Using DistCp with Highly Available remote clusters

You can use distcp to copy files between highly available clusters by configuring access to the remote cluster with the nameservice ID.

  1. Create a new directory and copy the contents of the /etc/hadoop/conf directory on the local cluster to this directory.
    The local cluster is the cluster where you plan to run the distcp command.
    Specify the new directory for the --config parameter when you run the distcp command in step 5.
  2. In the hdfs-site.xml file in the distcpConf directory, add the nameservice ID for the remote cluster to the dfs.nameservices property.
  3. On the remote cluster, find the hdfs-site.xml file and copy the properties that refer to the nameservice ID to the end of the hdfs-site.xml file in the distcpConf directory you created in step 1.
    • dfs.ha.namenodes.<nameserviceID>
    • dfs.client.failover.proxy.provider.<remote nameserviceID>
    • dfs.ha.automatic-failover.enabled.<remote nameserviceID>
    • dfs.namenode.rpc-address.<nameserviceID>.<namenode1>
    • dfs.namenode.servicerpc-address.<nameserviceID>.<namenode1>
    • dfs.namenode.http-address.<nameserviceID>.<namenode1>
    • dfs.namenode.https-address.<nameserviceID>.<namenode1>
    • dfs.namenode.rpc-address.<nameserviceID>.<namenode2>
    • dfs.namenode.servicerpc-address.<nameserviceID>.<namenode2>
    • dfs.namenode.http-address.<nameserviceID>.<namenode2>
    • dfs.namenode.https-address.<nameserviceID>.<namenode2>

    By default, you can find the hdfs-site.xml file in the /etc/hadoop/conf directory on a node of the remote cluster.
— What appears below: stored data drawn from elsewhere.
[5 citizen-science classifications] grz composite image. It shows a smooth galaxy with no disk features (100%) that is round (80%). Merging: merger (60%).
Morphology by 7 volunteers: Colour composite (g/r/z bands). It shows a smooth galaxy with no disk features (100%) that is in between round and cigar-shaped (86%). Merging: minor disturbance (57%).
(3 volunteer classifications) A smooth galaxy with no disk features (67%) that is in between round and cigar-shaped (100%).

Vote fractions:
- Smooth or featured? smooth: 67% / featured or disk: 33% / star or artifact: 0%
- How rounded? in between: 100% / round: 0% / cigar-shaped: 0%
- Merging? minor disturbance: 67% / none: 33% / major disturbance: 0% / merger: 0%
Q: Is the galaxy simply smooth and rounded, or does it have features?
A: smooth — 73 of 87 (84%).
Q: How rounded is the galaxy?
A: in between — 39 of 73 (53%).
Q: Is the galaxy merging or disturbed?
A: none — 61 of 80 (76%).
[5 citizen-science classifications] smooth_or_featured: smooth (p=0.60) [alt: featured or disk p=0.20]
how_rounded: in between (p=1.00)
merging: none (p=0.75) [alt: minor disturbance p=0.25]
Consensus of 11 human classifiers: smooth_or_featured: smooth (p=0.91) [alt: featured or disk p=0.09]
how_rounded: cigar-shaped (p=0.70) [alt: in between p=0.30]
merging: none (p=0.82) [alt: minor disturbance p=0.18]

  4. If you changed the nameservice ID for the remote cluster in step 2, update the nameservice ID used in the properties you copied in step 3 with the new nameservice ID, accordingly.

    The following example shows the properties copied from the remote cluster with the following values:

    • A remote nameservice called externalnameservice
    • NameNodes called namenode1 and namenode2
    • A host named remotecluster.com
     <property>
    <name>dfs.ha.namenodes.externalnameservice</name>
    <value>namenode1,namenode2</value>
    </property>
    
    <property>
    <name>dfs.client.failover.proxy.provider.externalnameservice</name>
    <value>org.apache.hadoop.hdfs.server.namenode.ha.ConfiguredFailoverProxyProvider</value>
    </property>
    
    <property>
    <name>dfs.ha.automatic-failover.enabled.externalnameservice</name>
    <value>true</value>
    </property>
    
    <property>
    <name>dfs.namenode.rpc-address.externalnameservice.namenode1</name>
    <value>remotecluster.com:8020</value>
    </property>
    
    <property>
    <name>dfs.namenode.servicerpc-address.externalnameservice.namenode1</name>
    <value>remotecluster.com:8022</value>
    </property>
    
    <property>
    <name>dfs.namenode.http-address.externalnameservice.namenode1</name>
    <value>remotecluster.com:20101</value>
    </property>
    
    <property>
    <name>dfs.namenode.https-address.externalnameservice.namenode1</name>
    <value>remotecluster.com:20102</value>
    </property>
    
    <property>
    <name>dfs.namenode.rpc-address.externalnameservice.namenode2</name>
    <value>remotecluster.com:8020</value>
    </property>
    
    <property>
    <name>dfs.namenode.servicerpc-address.externalnameservice.namenode2</name>
    <value>remotecluster.com:8022</value>
    </property>
    
    <property>
    <name>dfs.namenode.http-address.externalnameservice.namenode2</name>
    <value>remotecluster.com:20101</value>
    </property>
    
    <property>
    <name>dfs.namenode.https-address.externalnameservice.namenode2</name>
    <value>remotecluster.com:20102</value>
    </property>
    

    At this point, the hdfs-site.xml file in the distcpConf directory should have both the clusters and four NameNode IDs.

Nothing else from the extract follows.